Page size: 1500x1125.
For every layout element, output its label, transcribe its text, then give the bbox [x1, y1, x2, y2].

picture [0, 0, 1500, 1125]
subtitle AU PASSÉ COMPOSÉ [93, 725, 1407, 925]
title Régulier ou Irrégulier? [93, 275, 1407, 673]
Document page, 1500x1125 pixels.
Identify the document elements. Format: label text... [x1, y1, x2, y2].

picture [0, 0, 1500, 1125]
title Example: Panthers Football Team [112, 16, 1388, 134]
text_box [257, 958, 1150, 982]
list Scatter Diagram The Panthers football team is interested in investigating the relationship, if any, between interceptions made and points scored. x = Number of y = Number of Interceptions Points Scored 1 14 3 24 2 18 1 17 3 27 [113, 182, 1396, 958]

---*---

**Directions for this task**: Starting with the line that contains "Document page, 1500x1125 pixels.", return every line through the last one of the records, exactly as written.

**Task result**:
Document page, 1500x1125 pixels.
Identify the document elements. Format: label text... [x1, y1, x2, y2].

picture [0, 0, 1500, 1125]
title Example: Panthers Football Team [112, 16, 1388, 134]
text_box [257, 958, 1150, 982]
list Scatter Diagram The Panthers football team is interested in investigating the relationship, if any, between interceptions made and points scored. x = Number of y = Number of Interceptions Points Scored 1 14 3 24 2 18 1 17 3 27 [113, 182, 1396, 958]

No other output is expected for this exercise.